Our latest title cost €8 per copy from our printer. It sells for €15.00, of which booksellers take a percentage of between 25% to 40%. If we factor in the shop selling 10 copies, that’s €150 at 35%, of which we receive €97.50, that makes a total profit for us of €17.00, after we pay the printer. But. Hold on, we distributed nationwide…on day trips, driving, mainly…so we’re in the red.

Tellingly, why we need grant support, is that there is, obviously, no pay for the writer’s time and storytelling skill sets, or the administration involved. So, is this why a writer should retire? Or at least stop competing for shelf space? In that regard, we intend to stay small, and applications for grants and determinations there-of will probably mean either the death knell for Owl Fellas Press, or its survival.

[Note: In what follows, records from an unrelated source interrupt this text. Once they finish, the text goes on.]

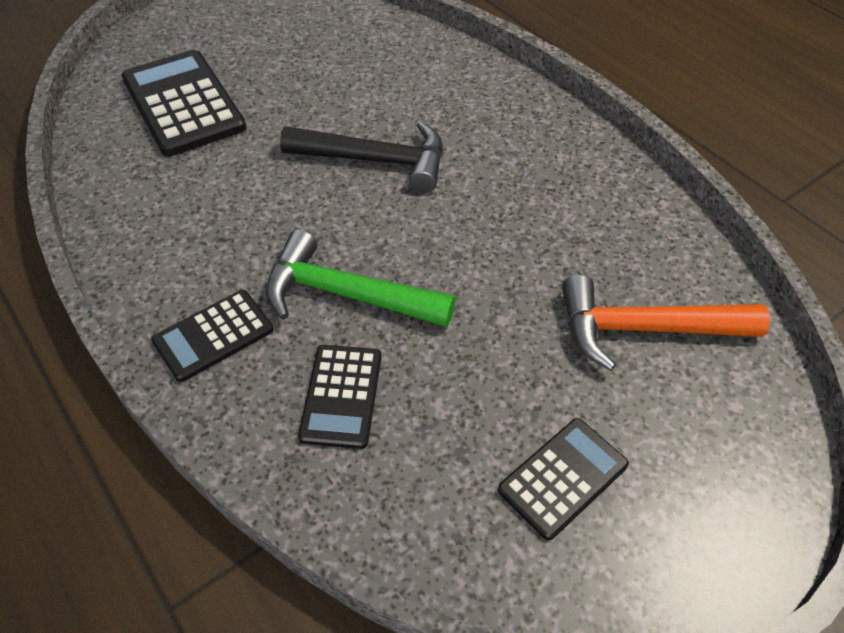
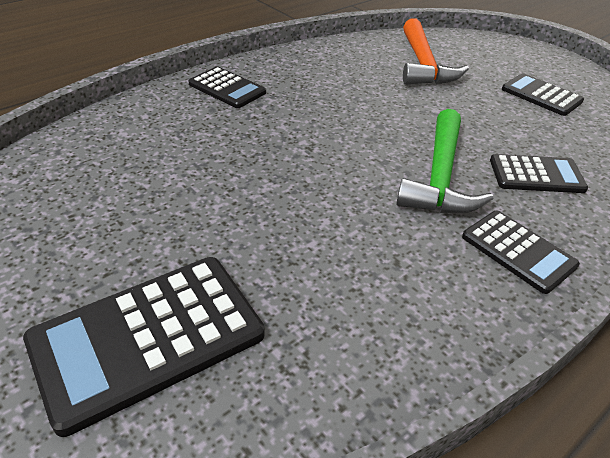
camera: 95 degrees left, 10 degrees down
black hammer [280,121,443,193] -> none
none -> black calculator [188,67,266,108]

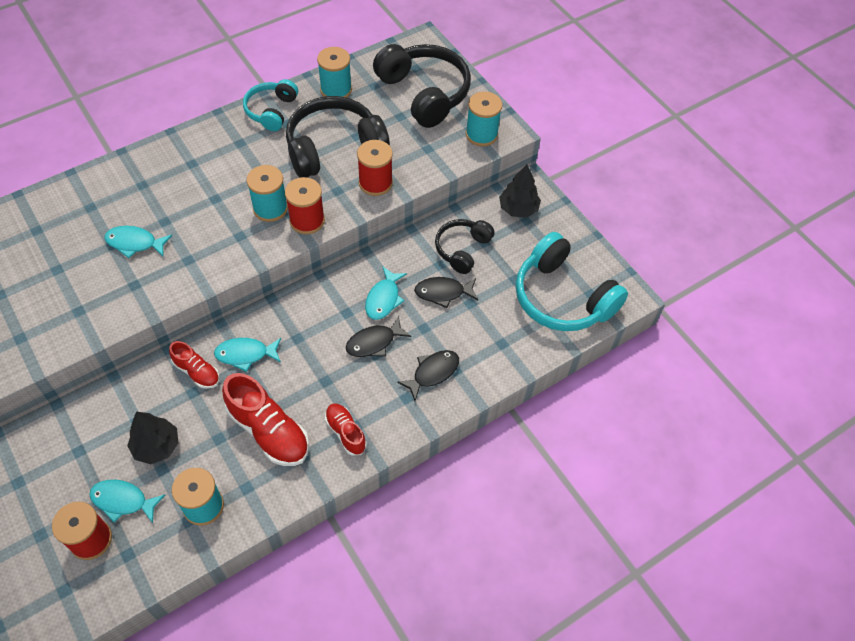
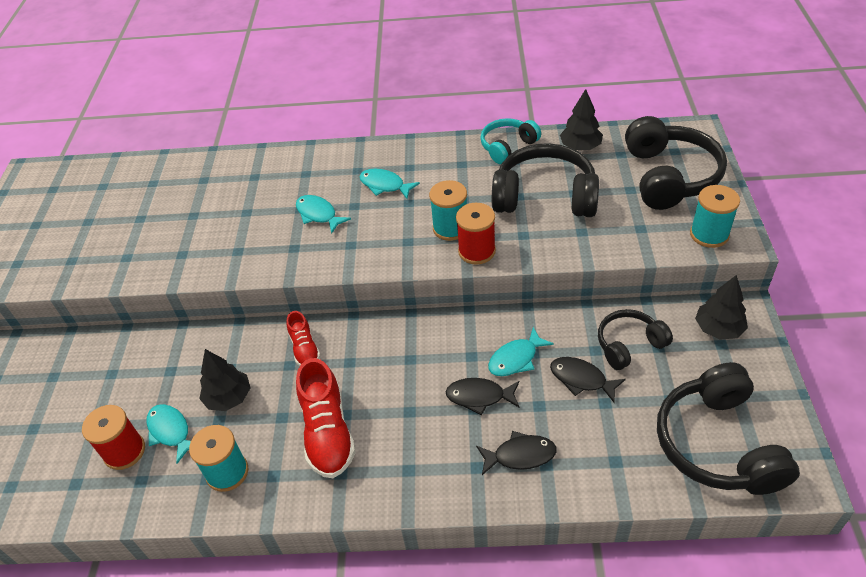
camera: 40 degrees right, 10 degrees down
turquoise fish [214,338,281,372] -> turquoise fish moved to [359,169,420,199]
turquoise spool [317,47,352,98] -> black tree [560,89,603,150]
red shoe [325,403,367,456] -> none
red spool [357,140,393,196] -> none
turquoise headphones [516,232,628,331] -> black headphones [657,362,800,495]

Tellingly, why we need grant support, is that there is, obviously, no pay for the writer’s time and storytelling skill sets

One of our reverted titles was optioned by a UK film company (€2,000) and because our old publisher took down the eBook versions of our reverted titles, we’ve brought them out ourselves—with our own cover designs—and so they’re again available. We find Amazon a reliable tool for our books: the printing is cheaper which makes the books more affordable. But we prefer to support our Irish printer, to have a personal connection with them, so we’re not entirely won over by the conglomerate just yet…this A.I. thing, y’know…

One upside—boy, are we having some fun, meeting great people and getting to see the sights of this beautiful country, living up to our motto: Time for a few hoots.